Misc

Test SSL cert for a domain before flipping DNS

curl https://some.domain.net --resolve some.domain.net:443:1.1.1.1

Where 1.1.1.1 is the current IP address where the cert we are testing is located.

JSON & friends

CFN EBS volume tagging

If you want to tag EC2 instance root volume based on the EC2 instance tag, you can use something like this.

Note:

  • This is script that runs post-stack creation.
  • Stack creates a single instance
  • We are using CFN Outputs to get the InstanceID
#!/bin/bash

# Known variables
STACKNAME="dgdgssgdgsgsdgsd"
TAGKEY="test"

# Get Instance ID from $STACKNAME
INSTANCEID=$(aws cloudformation describe-stacks --stack-name $STACKNAME | jq -r '.Stacks[].Outputs[].OutputValue')

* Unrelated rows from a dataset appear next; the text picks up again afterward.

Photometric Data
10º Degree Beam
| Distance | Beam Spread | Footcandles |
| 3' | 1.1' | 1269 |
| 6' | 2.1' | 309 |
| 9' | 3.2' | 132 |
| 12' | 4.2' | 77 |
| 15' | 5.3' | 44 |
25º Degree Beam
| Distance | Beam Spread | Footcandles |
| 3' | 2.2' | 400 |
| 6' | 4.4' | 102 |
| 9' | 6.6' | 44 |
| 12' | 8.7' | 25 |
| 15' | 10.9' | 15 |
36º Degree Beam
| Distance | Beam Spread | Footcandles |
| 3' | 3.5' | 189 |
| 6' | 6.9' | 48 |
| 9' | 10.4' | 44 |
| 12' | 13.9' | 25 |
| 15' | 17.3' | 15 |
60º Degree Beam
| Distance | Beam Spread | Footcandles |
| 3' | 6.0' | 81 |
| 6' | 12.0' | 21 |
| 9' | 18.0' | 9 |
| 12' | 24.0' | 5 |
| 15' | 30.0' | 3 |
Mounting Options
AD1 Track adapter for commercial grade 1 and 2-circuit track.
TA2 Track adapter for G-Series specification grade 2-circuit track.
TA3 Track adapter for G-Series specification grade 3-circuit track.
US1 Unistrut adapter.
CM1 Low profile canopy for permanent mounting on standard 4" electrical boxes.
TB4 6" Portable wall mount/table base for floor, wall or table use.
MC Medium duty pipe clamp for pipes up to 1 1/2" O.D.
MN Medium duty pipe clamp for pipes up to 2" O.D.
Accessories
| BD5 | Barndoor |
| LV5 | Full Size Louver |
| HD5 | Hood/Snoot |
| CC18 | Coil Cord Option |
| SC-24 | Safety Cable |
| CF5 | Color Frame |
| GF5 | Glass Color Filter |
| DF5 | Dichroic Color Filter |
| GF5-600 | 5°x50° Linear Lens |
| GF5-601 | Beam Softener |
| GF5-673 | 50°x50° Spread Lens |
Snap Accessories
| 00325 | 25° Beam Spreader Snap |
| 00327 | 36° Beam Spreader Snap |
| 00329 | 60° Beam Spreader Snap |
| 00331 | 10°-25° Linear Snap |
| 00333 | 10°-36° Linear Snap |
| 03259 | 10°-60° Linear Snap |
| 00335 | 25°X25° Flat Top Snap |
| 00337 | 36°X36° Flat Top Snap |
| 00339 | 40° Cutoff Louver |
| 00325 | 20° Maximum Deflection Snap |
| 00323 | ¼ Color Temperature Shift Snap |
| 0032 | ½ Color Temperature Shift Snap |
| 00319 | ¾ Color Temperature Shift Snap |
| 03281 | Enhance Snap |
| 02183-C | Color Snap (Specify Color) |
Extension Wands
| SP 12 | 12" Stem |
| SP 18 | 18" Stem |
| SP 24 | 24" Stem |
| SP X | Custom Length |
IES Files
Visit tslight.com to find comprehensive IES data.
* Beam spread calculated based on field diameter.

# Get Volume ID from $INSTANCEID
VOLUMEID=$(aws ec2 describe-instances --instance-ids $INSTANCEID | jq -r '.Reservations[].Instances[].BlockDeviceMappings[].Ebs.VolumeId')

# Get the tag value based on the key we already know. 
# Use of "--arg" is of interest here. Basically, we assign a JQ variable $TAGKEY with the bash variable $TAGKEY. 
# This is because the JQ expression is in single quotes, and we wouldn't be able to bash-substitute within the brackets.
TAGVALUE=$(aws ec2 describe-instances --instance-ids $INSTANCEID | jq -r --arg TAGKEY $TAGKEY '.Reservations[].Instances[].Tags[] | select(.Key == $TAGKEY) | .Value' )

# Create tag on the volume 
aws ec2 create-tags --resources $VOLUMEID --tags "[ { \"Key\" : \"$TAGKEY\" , \"Value\" : \"$TAGVALUE\" } ]"

Fine grained CloudTrail parsing with custom output

Parse large amounts of CT logs:

cd month1
find . -name '*.gz' | while read line
do
    zcat "$line" |
        jq '.Records[] |
            select(.requestParameters.roleName == "NAME-OF-THE-ROLE-I-WAS-INTERESTED-IN")'
done > out.txt

Note: I did the above for both months in parallel as CPU (core) was the bottleneck. Doing it for the larger month alone (984MB) took almost 12 minutes.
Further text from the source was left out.